- Born: October 8, 1914 Alexandria, Rapides Parish Louisiana, USA
- Died: May 3, 1998 (aged 83) Lafayette, Louisiana
- Education: Howard University School of Law
- Occupations: Civil rights attorney Dean, Southern University Law Center (1972-1974)
- Political party: Democrat

= Louis Berry =

American lawyer

Louis Berry (October 9, 1914 - May 3, 1998) was the first African American permitted to practice law in his native formerly segregated city of Alexandria in Rapides Parish in Central Louisiana.

==Background==
A son of Frank Berry Sr., a tailor and grocer in Alexandria, Louis Berry graduated in 1941 from historically black Howard University School of Law in Washington, D.C.

On August 1, 1945, Berry became the first African-American admitted to the practice of law in Louisiana since A. P. Tureaud in 1927. Berry hoped to join Tureaud's law practice, in New Orleans, but Tureaud could not financially take on another lawyer at that time.
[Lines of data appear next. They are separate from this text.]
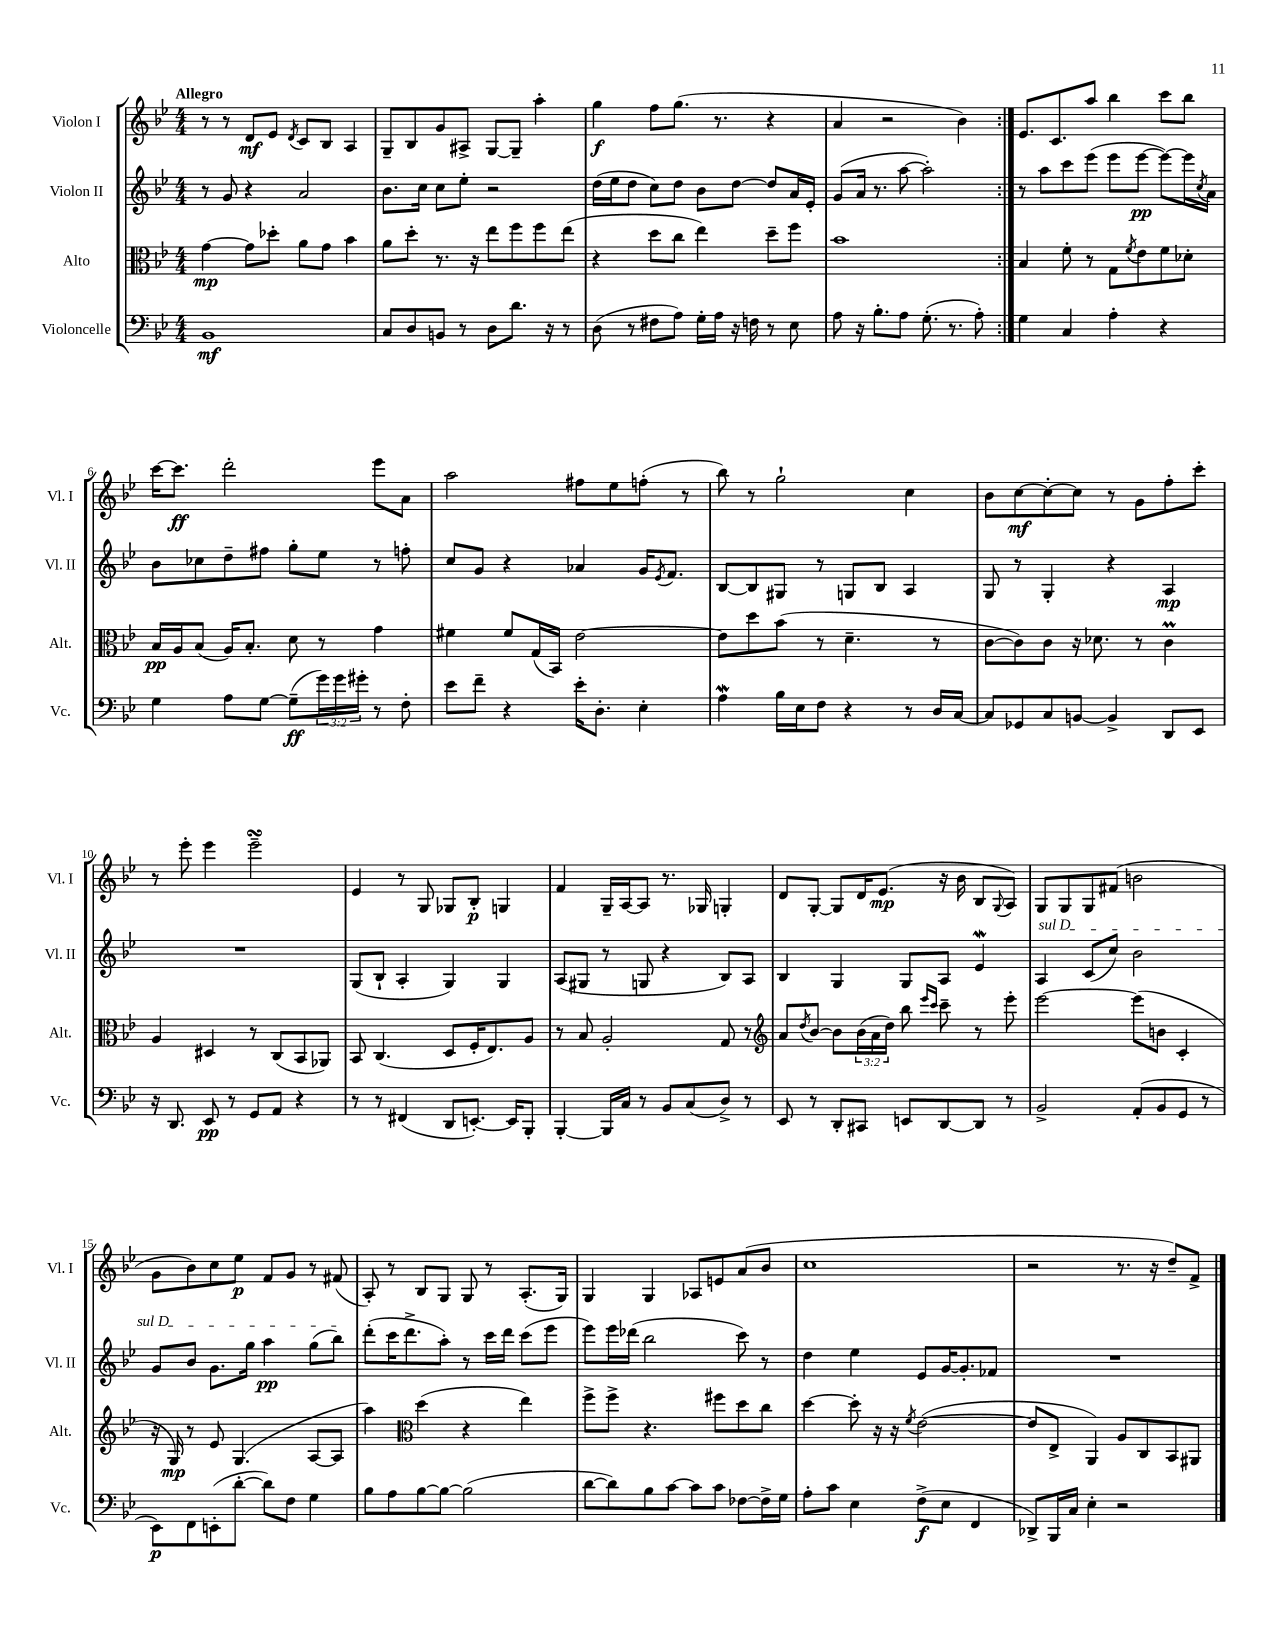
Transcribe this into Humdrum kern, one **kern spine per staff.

**kern	**kern	**kern	**kern
*staff4	*staff3	*staff2	*staff1
*clefF4	*clefC3	*clefG2	*clefG2
*k[b-e-]	*k[b-e-]	*k[b-e-]	*k[b-e-]
*M4/4	*M4/4	*M4/4	*M4/4
1BB-	[4g	8r	8r
.	.	8g	8r
.	8g]	4r	8d
.	8dd-'	.	8e-
.	.	.	8qd
.	8a	2a	8c
.	8g	.	8B-
.	4b-	.	4A
=	=	=	=
8C	8a	8.b-	8G~
8D	8dd'	.	8B-
.	.	16cc	.
8BB	8.r	8cc	8g
8r	.	8ee-'	8A#^
.	16r	.	.
8D	8ee-	2r	[8G
8.d	8ff	.	8G~]
.	8ff	.	4aa'
16r	.	.	.
8r	(8ee-	.	.
=	=	=	=
(8D	4r	(16dd	4gg
.	.	16ee-	.
8r	.	8dd	.
8F#	8dd	8cc)	8ff
8A)	8cc	8dd	(8.gg
16G'	4ee-)	8b-	.
16A	.	.	8.r
16r	.	[8dd	.
16F	.	.	.
8r	8dd~	8dd]	4r
8E-	8ff	16a	.
.	.	16e-'	.
=	=	=	=
8A	1b-	(8g	4a
16r	.	16a	.
8.B-'	.	8.r	.
.	.	.	2r
8A	.	[8aa	.
(8.G'	.	2aa'])	.
8.r	.	.	.
.	.	.	4b-)
8A')	.	.	.
=:|!	=:|!	=:|!	=:|!
4G	4B-	8r	8.e-
.	.	8aa	.
.	.	.	8.c
4C	8f'	8ccc	.
.	8r	(8eee-	8aa
4A'	8G	8eee-	4bb-
.	8qf	.	.
.	8e-	[8eee-	.
4r	8f	8eee-_)	8ccc
.	8d-'	16eee-]	8bb-
.	.	8qcc	.
.	.	16a	.
=	=	=	=
4G	16B-	8b-	[16ccc
.	16A	.	8.ccc]
.	(8B-	8cc-	.
8A	16A)	8dd~	2ddd'
.	8.B-'	.	.
[8G	.	8ff#	.
(8G~]	8d	8gg'	.
24g)	8r	8ee-	.
24g	.	.	.
24g#'	.	.	.
8r	4g	8r	8eee-
8F'	.	8ff'	8a
=	=	=	=
8e-	4f#	8cc	2aa
8f~	.	8g	.
4r	8f#	4r	.
.	(16G	.	.
.	16BB-)	.	.
16e-'	[2e-	4a-	8ff#
8.D'	.	.	.
.	.	.	8ee-
4E-'	.	16g	(8ff'
.	.	8qe-	.
.	.	8.f	.
.	.	.	8r
=	=	=	=
4A	8e-]	[8B-	8bb-)
.	8dd	8B-]	8r
16B-	(8b-	8G#	2gg`
16E-	.	.	.
8F	8r	8r	.
4r	4.d~	8G	.
.	.	8B-	.
8r	.	4A	4cc
16D	8r	.	.
[16C	.	.	.
=	=	=	=
8C]	[8c	8G	8b-
8GG-	8c])	8r	[8cc
8C	8c	4G'	8cc'_
[8BB	16r	.	8cc]
.	8.d-	.	.
4BB^]	.	4r	8r
.	8r	.	8g
8DD	4c	4A	8ff'
8EE-	.	.	8ccc'
=	=	=	=
16r	4A	1r	8r
8.DD	.	.	.
.	.	.	8eee-'
8EE-	4D#	.	4eee-
8r	.	.	.
8GG	8r	.	2eee-~
8AA	(8C	.	.
4r	8BB-	.	.
.	8AA-)	.	.
=	=	=	=
8r	8BB-	(8G	4e-
8r	(4.C	8B-`	.
(4FF#	.	4A'	8r
.	.	.	8G
8DD	8D	4G)	8G-
[8.EE')	16F'	.	8B-'
.	8.E-)	.	.
.	.	4G	4G
16EE]	.	.	.
8BBB-'	8A	.	.
=	=	=	=
[4BBB-'	8r	(8A	4f
.	8B-	8G#	.
16BBB-]	2A'	8r	16G~
16C	.	.	[16A
8r	.	8G	8A]
8BB-	.	4r	8.r
(8C	.	.	.
.	.	.	16G-
8D^)	8G	8B-)	4G'
8r	8r	8A	.
=	=	=	=
*	*clefG2	*	*
8EE-	8a	4B-	8d
.	8qdd	.	.
8r	[8b-	.	[8G'
8DD'	8b-]	4G	8G]
8CC#	(24b-	.	16d
.	24a	.	.
.	.	.	(8.e-
.	24dd)	.	.
8EE	8bb-	8G	.
.	16qqeee-	.	.
.	16qqccc	.	.
[8DD	8ccc~	8A	16r
.	.	.	16b-
8DD]	8r	4e-	8B-
.	.	.	8qqG
8r	8eee-'	.	8A)
=	=	=	=
2BB-^	[2eee-	4A	8G
.	.	.	8G
.	.	(8c	8G
.	.	8cc)	(8f#
(8AA'	(8eee-]	2b-	2b
8BB-	8b	.	.
8GG	4c'	.	.
8r	.	.	.
=	=	=	=
8EE-)	16r	8g	8g
.	16G)	.	.
8FF	8r	8b-	8b-)
(8EE'	8e-	8.g	8cc
[8d'	(4.G	.	8ee-
.	.	16gg	.
8d])	.	4aa	8f
8F	.	.	8g
4G	[8A	(8gg	8r
.	8A]	8bb-)	(8f#
=	=	=	=
8B-	4aa)	(8ddd'	8A')
8A	.	16ccc	8r
.	.	8.ddd^	.
*	*clefC3	*	*
[8B-	(4dd	.	8B-
8B-_	.	8aa')	8G
(2B-]	4r	8r	8G
.	.	16ccc	8r
.	.	16ddd	.
.	4ee-)	(8ccc	(8.A'
.	.	8eee-	.
.	.	.	16G)
=	=	=	=
[8d	8ff^	8eee-)	4G
8d])	8ff^	16eee-	.
.	.	(16ddd-	.
8B-	4.r	2bb-	4G
[8c	.	.	.
8c]	.	.	8A-
8c	8ff#	.	8e
[8F-	8dd	8ccc)	(8a
16F-^]	8cc	8r	8b-
16G	.	.	.
=	=	=	=
8A'	[4dd	4dd	1cc
8c	.	.	.
4E-	8dd']	4ee-	.
.	16r	.	.
.	16r	.	.
.	8qf	.	.
(8F^	([2e-	8e-	.
8E-	.	[16g	.
.	.	8.g']	.
4FF	.	.	.
.	.	8f-	.
=	=	=	=
8DD-^)	8e-]	1r	2r
16BBB-	8E-^	.	.
16C	.	.	.
4E-'	4AA)	.	.
2r	8A	.	8.r
.	8C	.	.
.	.	.	16r
.	8BB-	.	8dd~)
.	8AA#	.	8f^
==	==	==	==
*-	*-	*-	*-
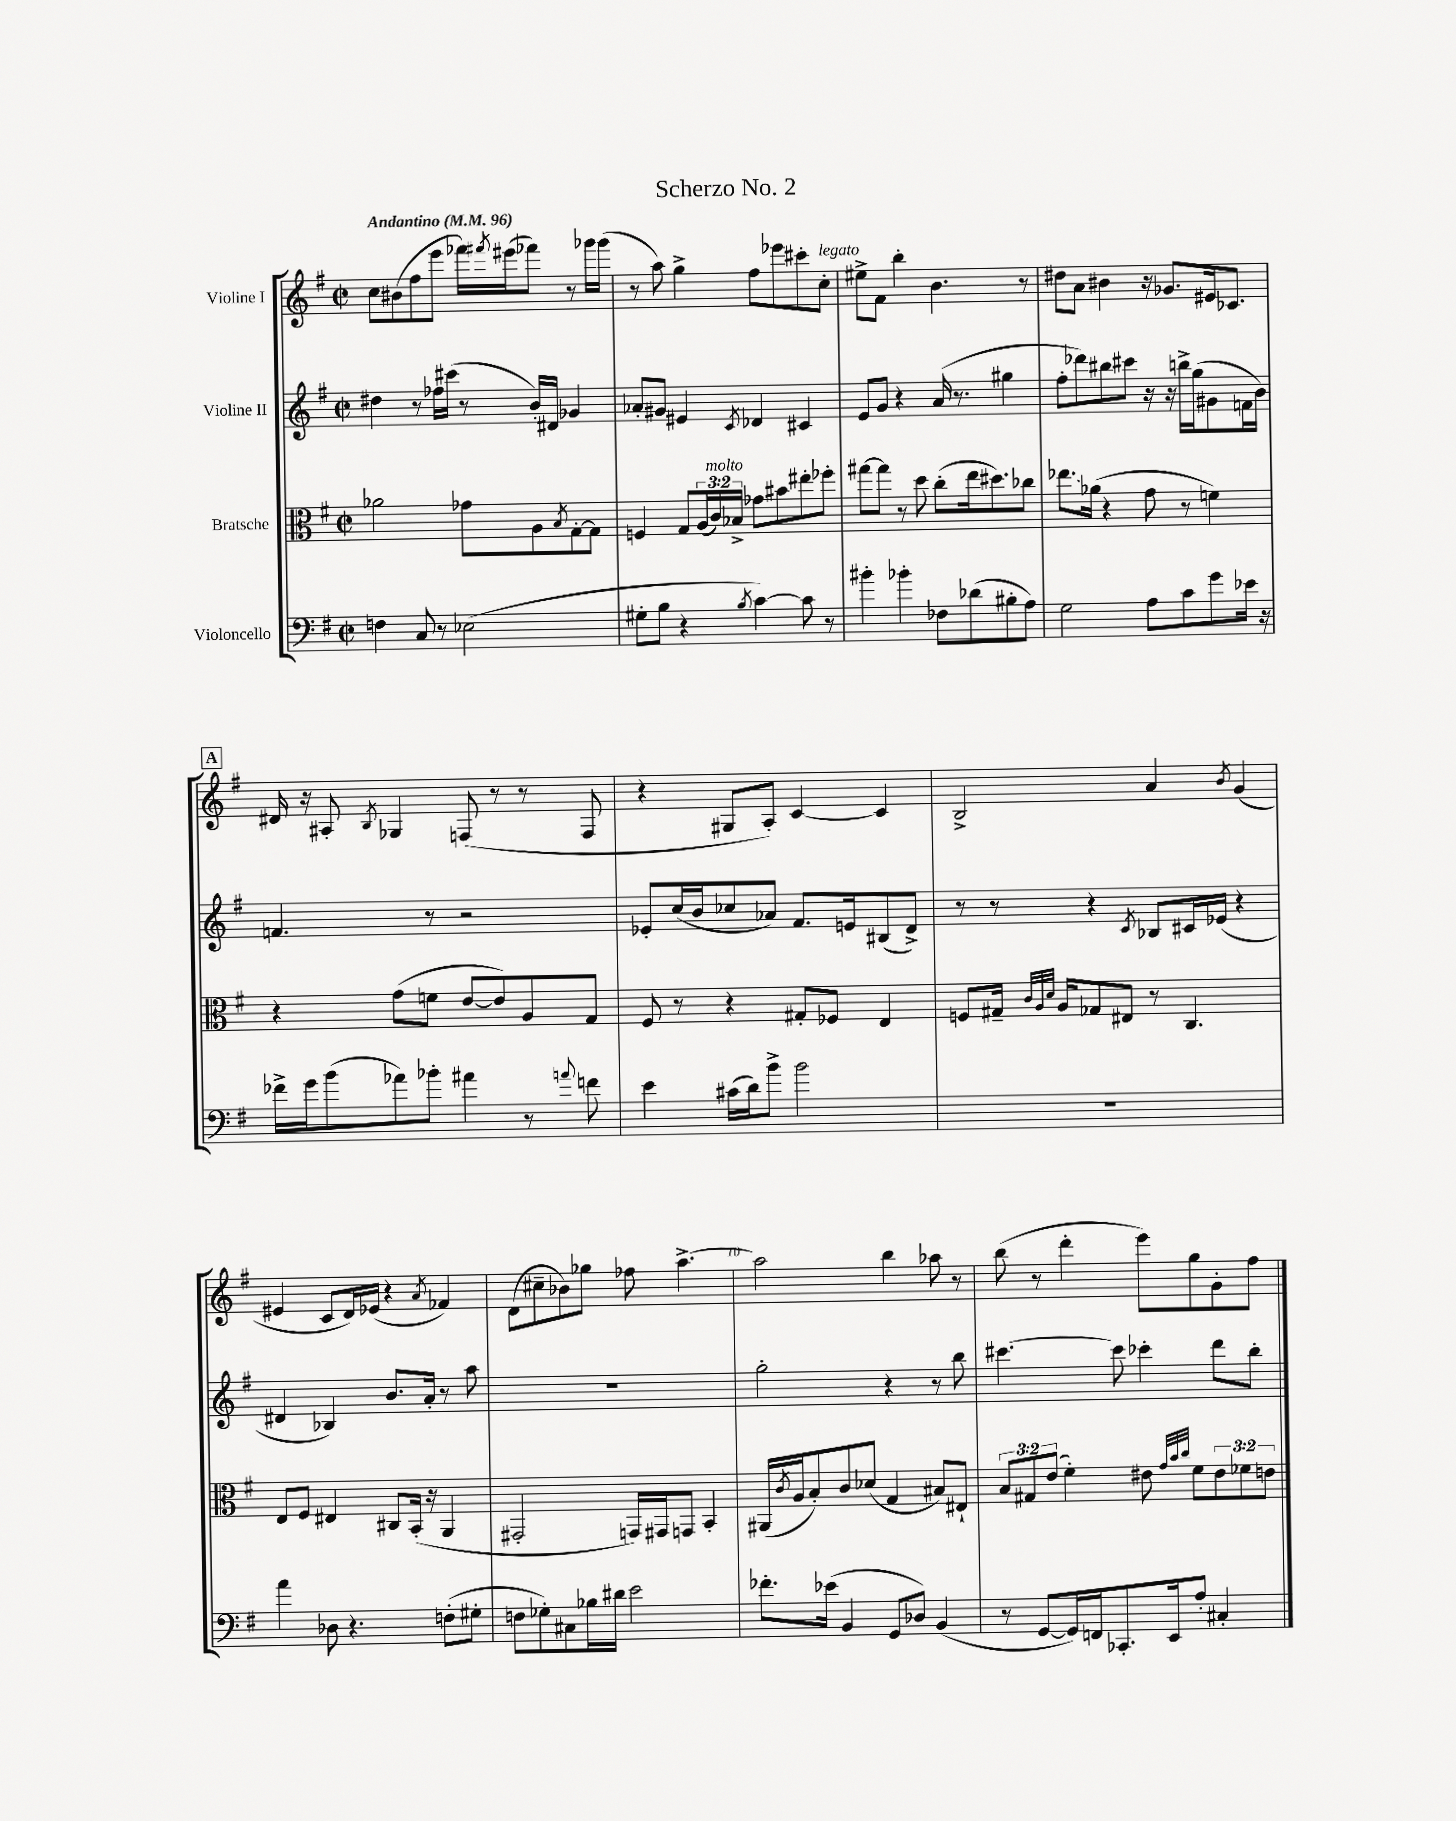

Instead, Berry practiced with John Perkins, who was licensed in Mississippi, not Louisiana. In 1947, with the opening of Southern University Law Center in Baton Rouge, several black lawyers were recruited to join the faculty. Berry served as dean of Southern Law Center from 1972 to 1974.

==Legal practice==
Berry returned to his native Alexandria sometimes prior to 1950. Under the custom of the time, a new lawyer had to be introduced to the local bar association. When other white attorneys turned down Berry and privately ridiculed him, Camille Gravel, a high-powered criminal defense lawyer with political connections in both Baton Rouge and Washington, called Berry and offered to introduce him to their legal colleagues. This action was considered politically courageous in the segregated system of the American South. Berry filled the role as the only black lawyer in Alexandria much as Jesse N. Stone, later the president of the Southern University System in Baton Rouge, had done in Shreveport.

Berry worked with black ministers in Rapides Parish to register African-American citizens under the Voting Rights Act of 1965. Passage of the law, signed by U.S. President Lyndon B. Johnson, led to a large increase in black voter participation in Alexandria. The former civics test covering highlights of the Constitution of the United States was dropped as a condition for registration.

The Alexandria Daily Town Talk attributed much of the improvement in living conditions in the black community to Berry's activism. The newspaper quoted Berry as having said: "Young people will be surprised to know the conditions under which blacks had to exist at the time, for they really had no rights that anybody was bound to respect."

In 1996, some two years before his death in Lafayette, Louisiana, Berry was inducted into the Louisiana Political Museum and Hall of Fame in Winnfield. Camille Gravel had been inducted a year earlier in 1995.